A review by edgeworth
The Far Side of the World by Patrick O'Brian

4.0

This is the halfway point of the series, and the book from which the 2003 Peter Weir film adaptation takes most (but not nearly all) of its plot. HMS Surprise is dispatched from Gibraltar in pursuit of the USS Norfolk, which has been sent to harass British whalers in the South Pacific. (We are, at this point, well into what O’Brian calls his fictional 1812b, in which he spun out the year indefinitely to avail himself of its most interesting historical events). And so The Far Side of the World takes us all the way down past the coast of Brazil, around the Antarctic storms of Cape Horn, up past Chile and the Galapagos and out into the warm tropical waters of Polynesia.

It’s a great book, one of the best in the series, and possibly the only book that features no extended naval battles. Peter Weir’s film of course ends with a confrontation of gunpowder and steel, but what happens in the novel when Surprise finally tracks down her quarry is infinitely more interesting – I won’t give away precisely what it is, but suffice to say it’s a sort of character-driven pressure-cooker situation of steadily increasing tensions between two opposing groups, the kind of thing (among many other things) which makes me dearly wish HBO would commission a multi-million dollar TV series of these books.

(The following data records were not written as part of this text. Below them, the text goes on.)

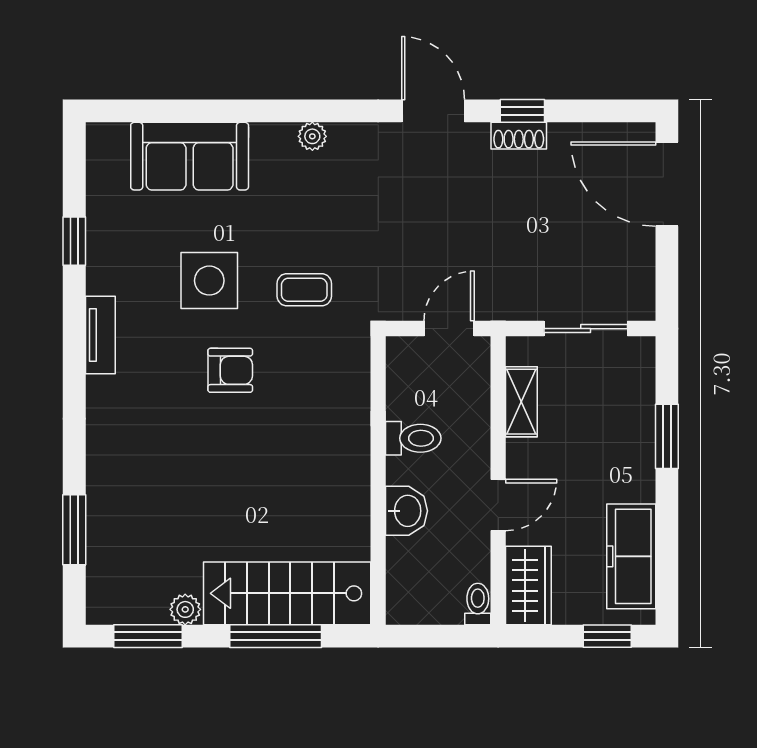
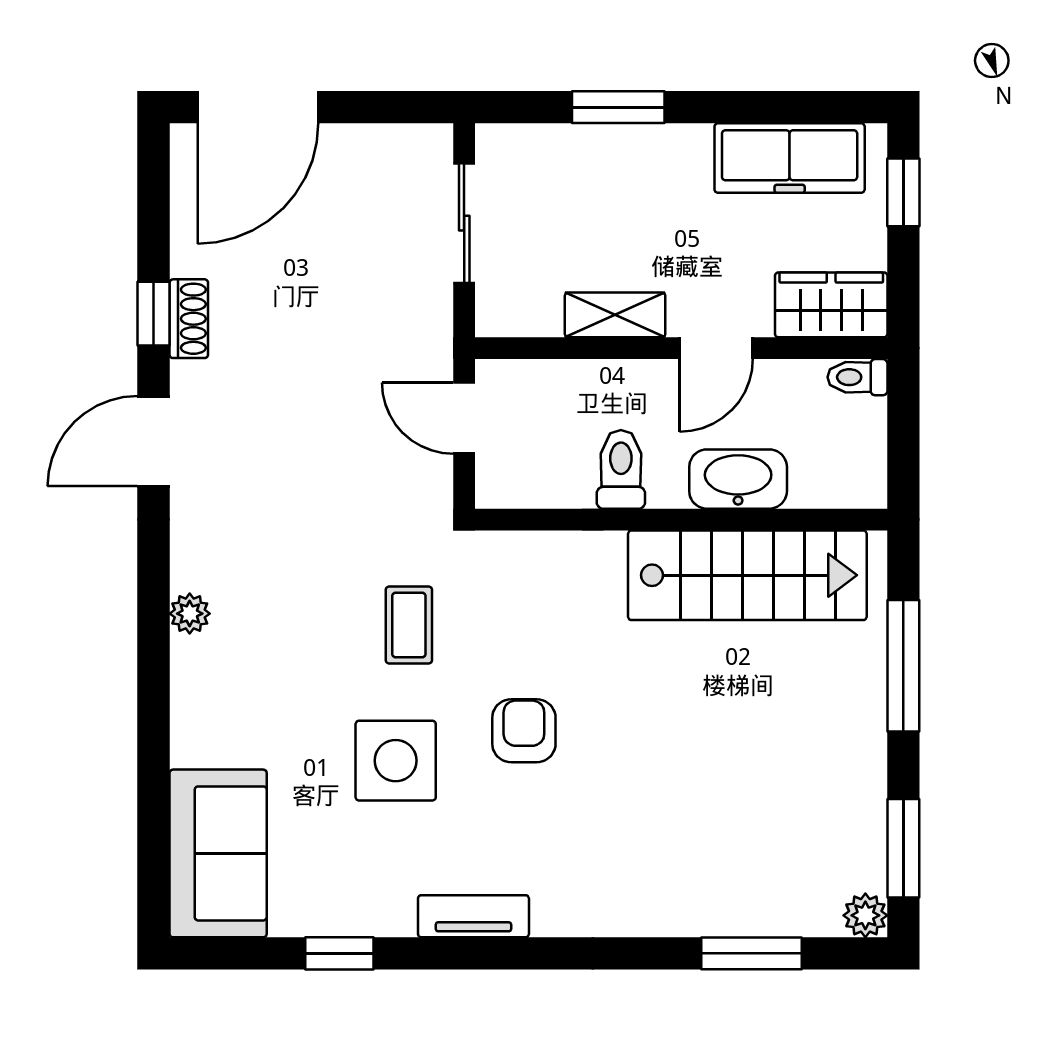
sofa: (190, 156) -> (218, 853), moved
shelving: (521, 402) -> (615, 315), moved
door: (498, 505) -> (716, 348), swing flipped
washbasin: (406, 511) -> (738, 479), width x1.38
stairs: (287, 593) -> (747, 575), moved, turned -90
plant: (185, 609) -> (865, 915), moved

There’s another tremendous setpiece which unfolds perfectly. Fishing from the rear window of Jack’s cabin one night, the typically clumsy Stephen topples into the water, and with a cry of “clap on to the cutter!” Jack dives in after him without a second thought. Stephen's constant ability to find himself in the drink has been played for laughs so many times by now that it’s quite a shock as the scene progresses and the reader realises Jack and Stephen are in far more danger than first thought: the cutter is not being towed behind the ship after all, there is nothing to clap onto, and Jack’s cries for assistance are drowned out by the singing of the sailors on the deck.

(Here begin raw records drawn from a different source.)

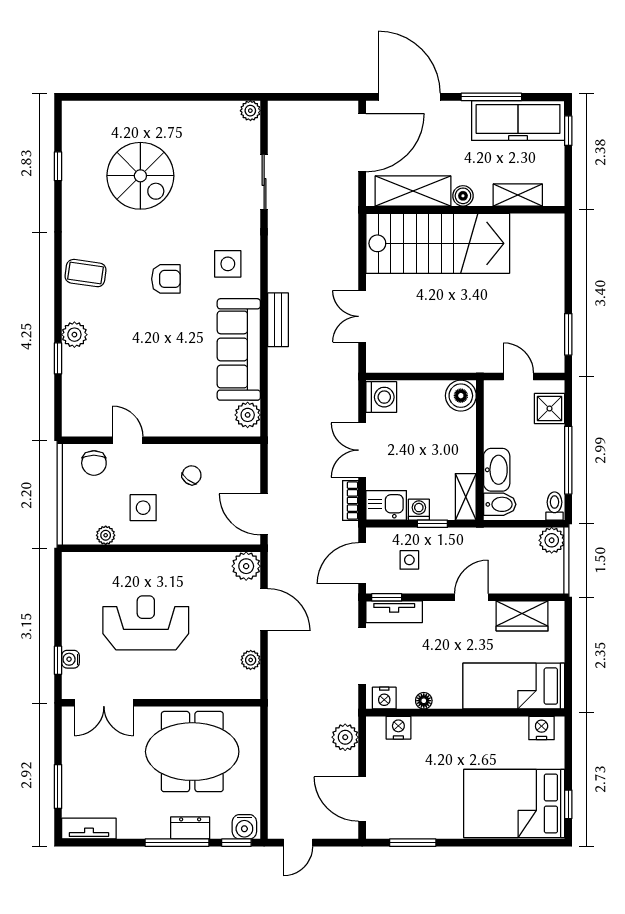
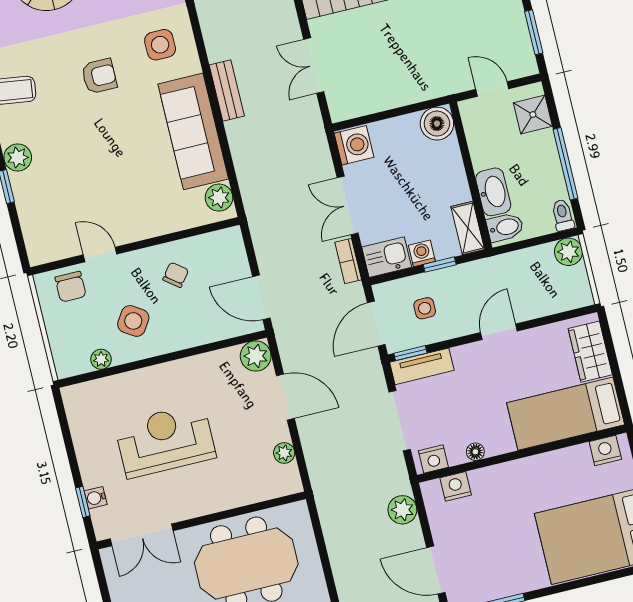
side table: (143, 508) -> (133, 321), turned 33
wardrobe: (522, 616) -> (590, 352), moved, turned 90

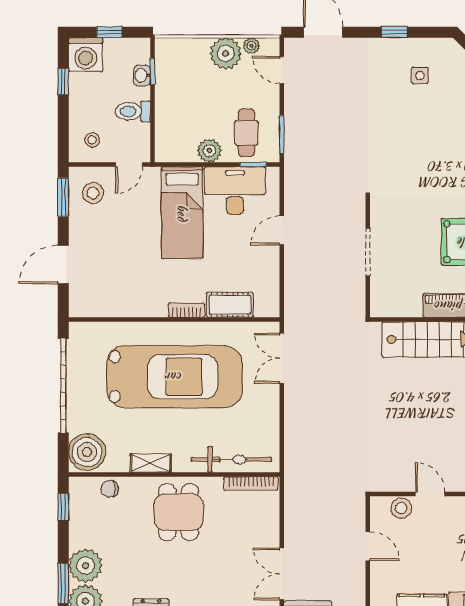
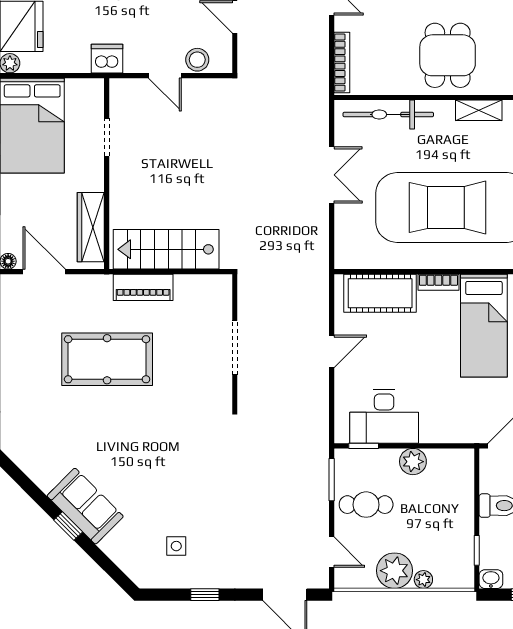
plant: (251, 46) -> (423, 580), moved
washbasin: (142, 75) -> (491, 579), moved, turned -90
cafe table: (246, 133) -> (366, 505), moved, turned 90
bed: (182, 213) -> (484, 326), moved, turned 180
door: (282, 230) -> (332, 351), moved
cot: (230, 305) -> (380, 293), width x1.37, depth x1.34
double door: (282, 358) -> (332, 175), moved
bookcase: (251, 484) -> (342, 63), moved, turned 90

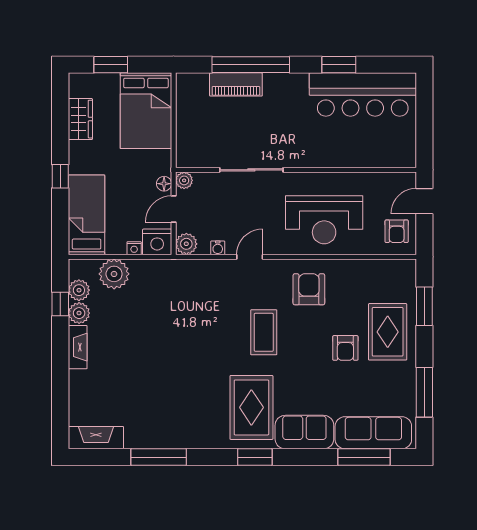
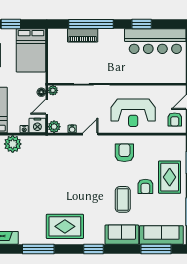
coffee table: (264, 332) -> (123, 199), moved
rug: (251, 407) -> (65, 226), moved, turned 90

He had set Stephen to float on his back, which he could do tolerably well when the sea was calm; but an unfortunate ripple, washing over his face just as he breathed in, sank him again; again he had to be brought up, and now Jack’s “Surprise ahoy,” coming at the full pitch of his powerful voice, had an edge of anxiety to it, for although the ship was not sailing fast, every minute she moved more than a hundred yards, and already her lights were dimming in the mist.
Hail after hail after hail, enough to startle the dead: but when she was no more than the blur of the planet earlier in the night he fell silent, and Stephen said, “I am extremely concerned, Jack, that my awkwardness should have brought you into such very grave danger.”
“Bless you,” said Jack, “it ain’t so very grave as all that. Killick is bound to come into the cabin in half an hour or so, and Mowett will put the ship about directly.”

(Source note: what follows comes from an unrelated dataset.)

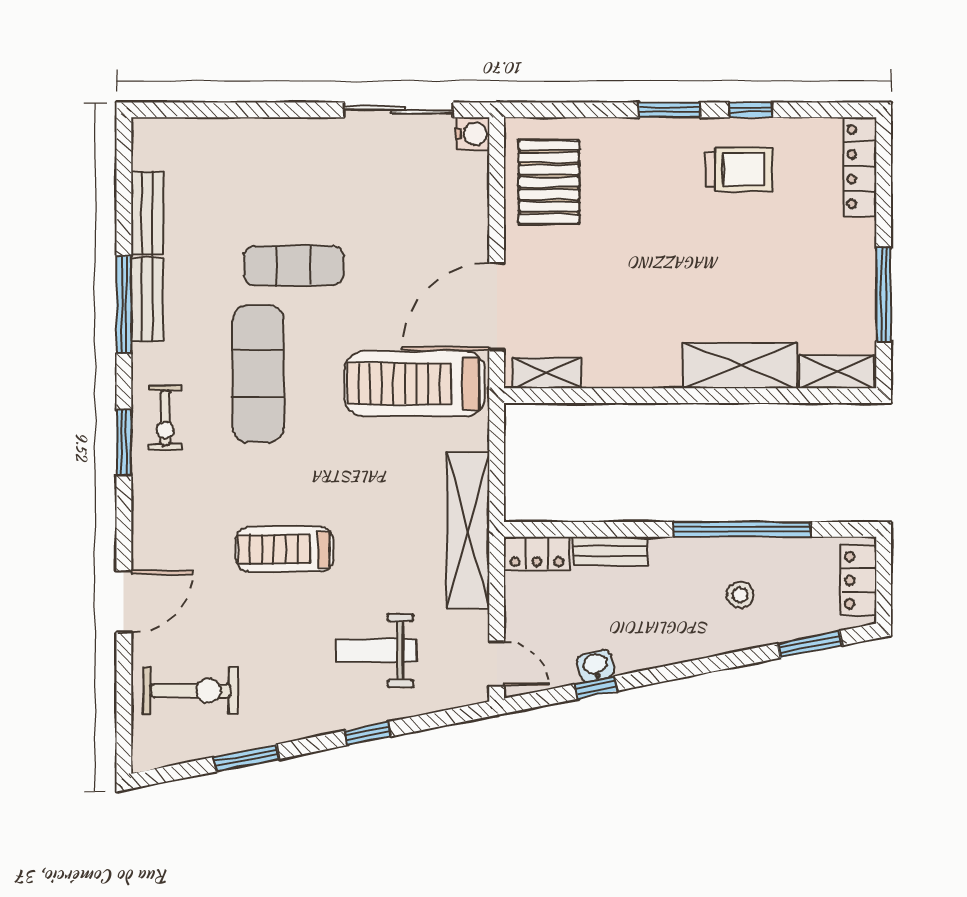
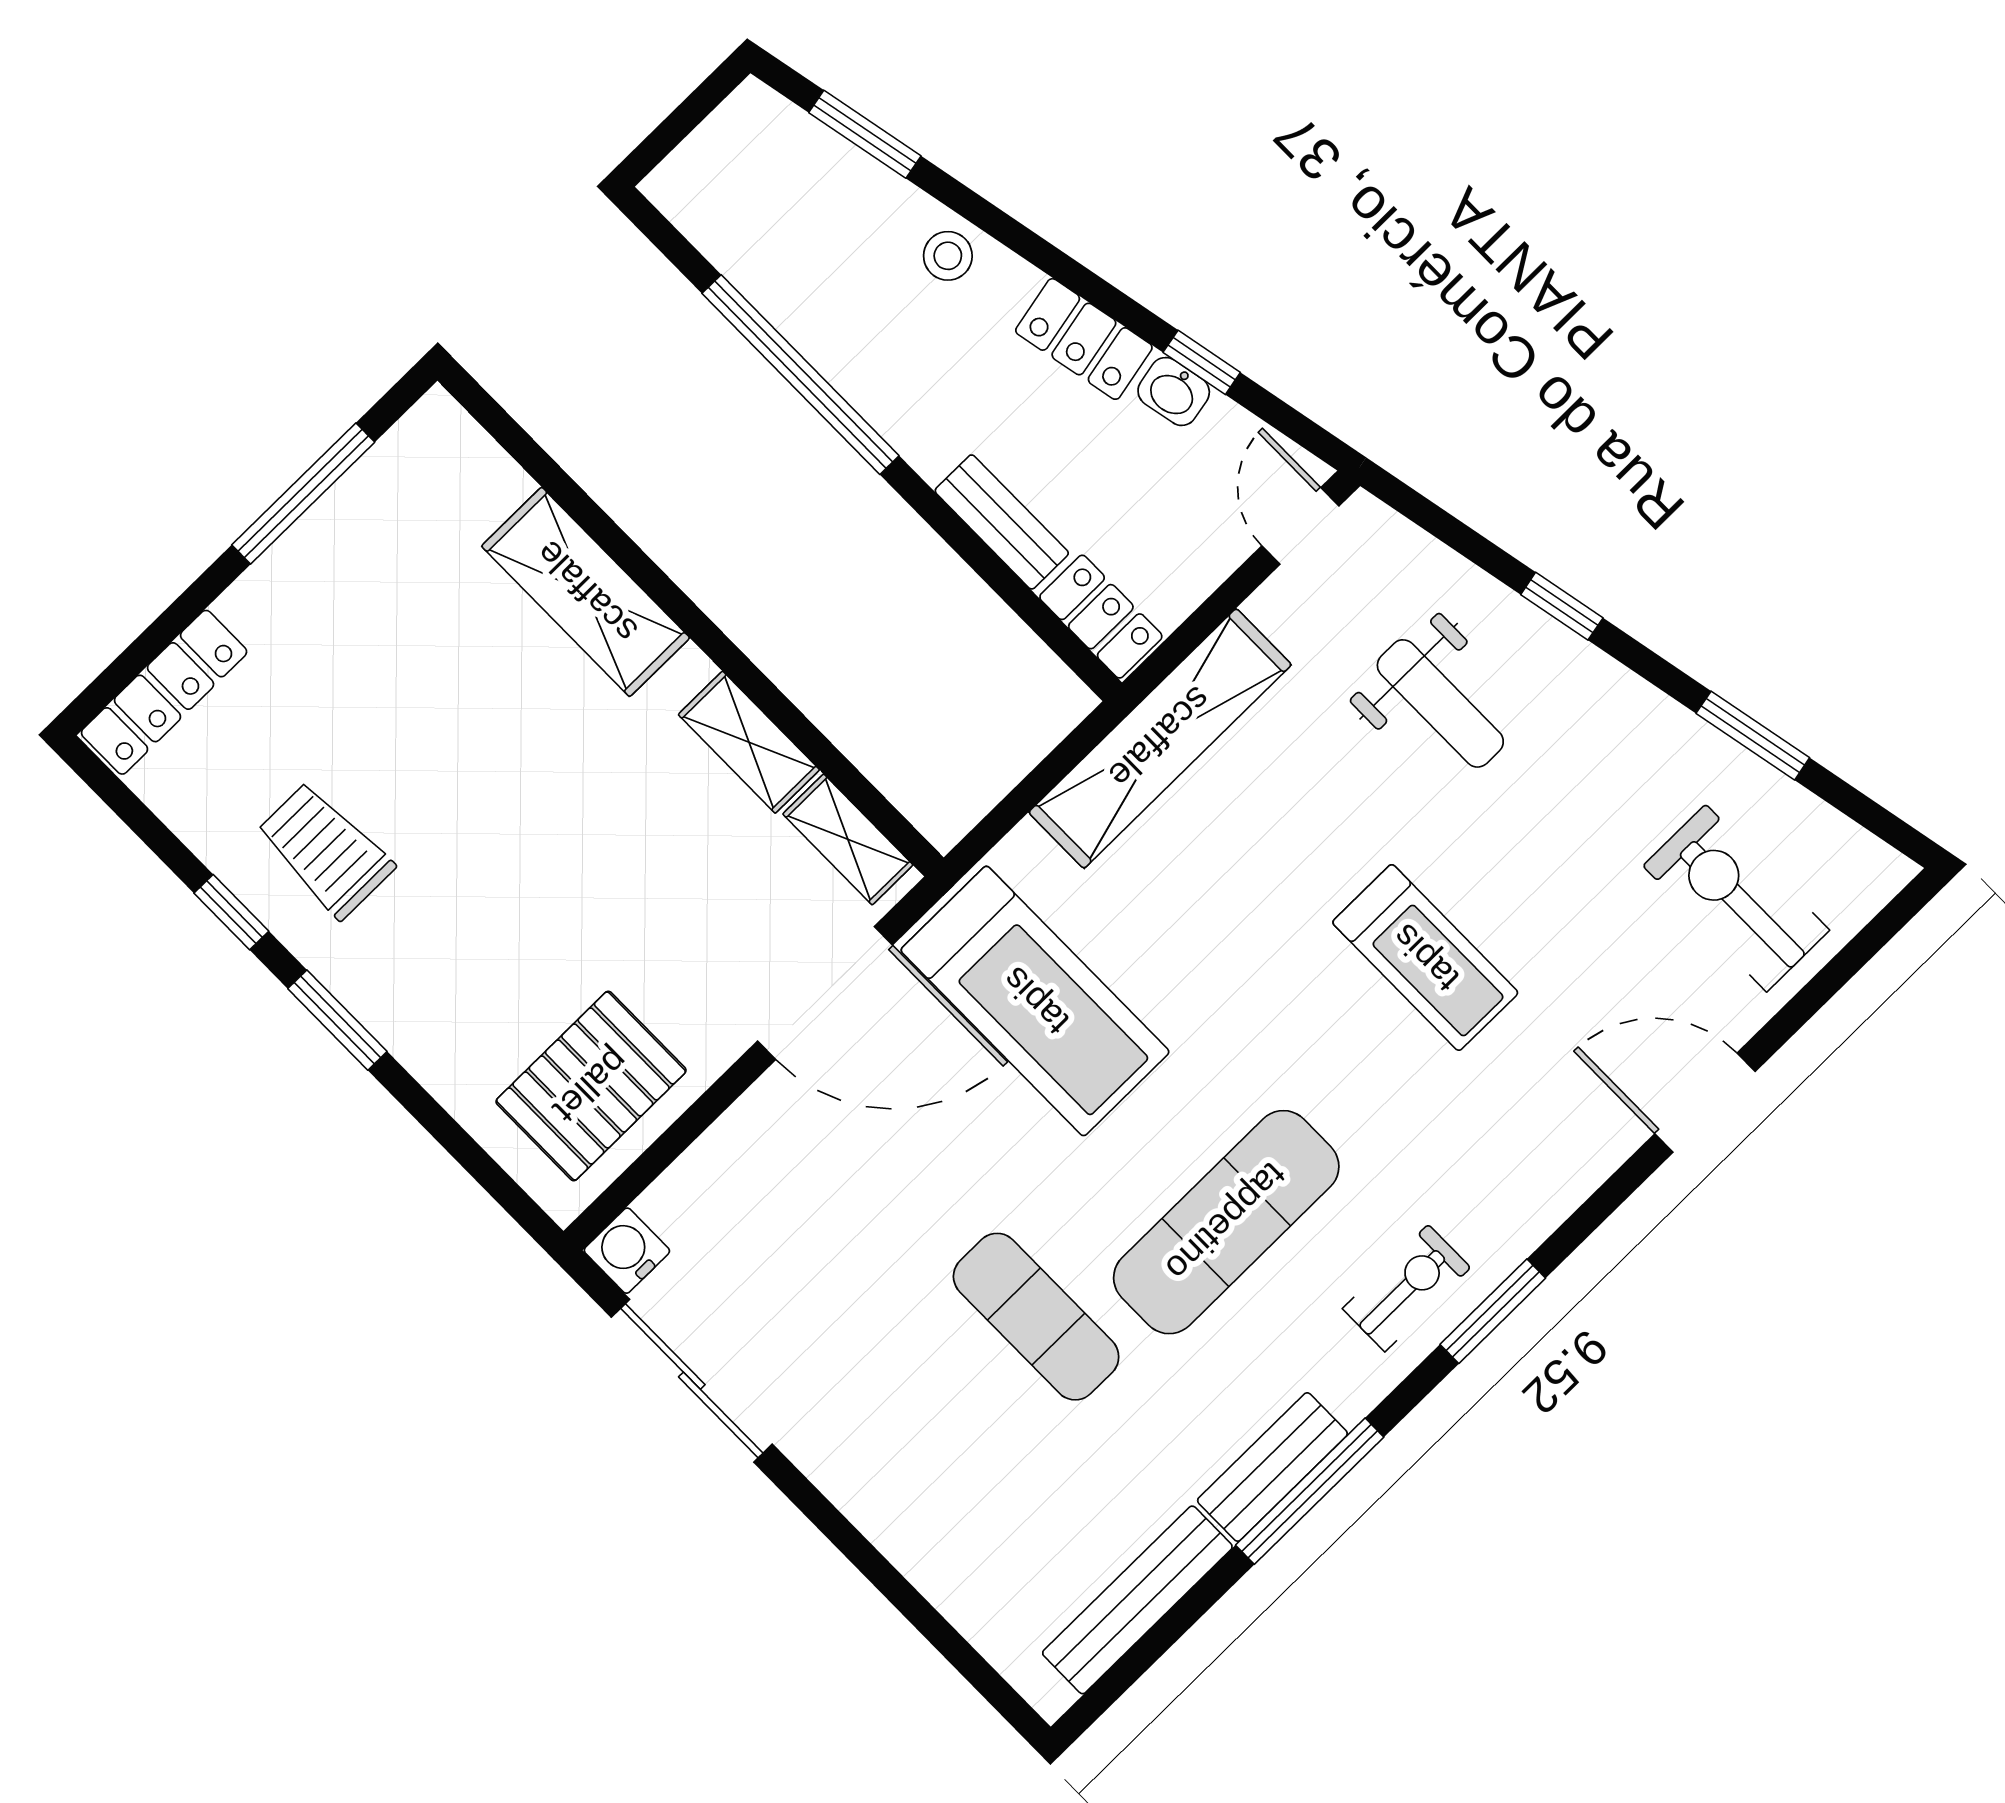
bench: (147, 213) -> (1137, 1600), width x1.36
shelving: (837, 372) -> (749, 742), moved
locker: (859, 580) -> (1084, 339), moved, turned 79
stool: (740, 595) -> (948, 256), moved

But Killick turns in early, and as the weaker Stephen lapses into unconsciousness through the night while the two of them float alone in the terrifyingly enormous Pacific Ocean, Jack’s mathematical calculations of time and distance and drift and endurance lead him to a bleak conclusion. Aside from being engaging in itself, this scene is a wonderful demonstration of their friendship: Stephen’s awkwardness has in fact got them both killed, but this never crosses Jack’s consideration, never leads to any acrimony or recriminations, even privately. Instead, knowing that being adrift in the ocean is far more terrifying for his friend than for him, Jack never treats him with anything less than gentleness.

In the midst of his calculations he became aware that Stephen, lying there as stiff as a board, was becoming distressed. “Stephen,” he said, pushing him, for Stephen’s head was thrown back so far that he could not easily hear, “Stephen, turn over, put your arms round my neck, and we will swim for a little.” Then as he felt Stephen’s feet on the back of his legs, “You have not kicked off your shoes. Do not you know you must kick off your shoes? What a fellow you are, Stephen.”

And cleverly – as in The Fortune of War, when Stephen and Jack’s different strengths play off each other as they find themselves stranded alone in Boston – it’s Stephen’s skills as a naturalist and anthropologist which come in to play when the two men are rescued by a Polynesian vessel crewed entirely by women, and it slowly becomes clear to Stephen in particular that this is not a society in which men will be welcomed; indeed, it’s only his memory of a very specific Polynesian word which saves Jack from an unpleasant fate.

Overall, one of the very finest entries in the series. I usually only read a few of these per year, but just burned through The Ionian Mission, Treason’s Harbour and The Far Side of the World in a single month while travelling, so I’ll have to back off and pace myself again.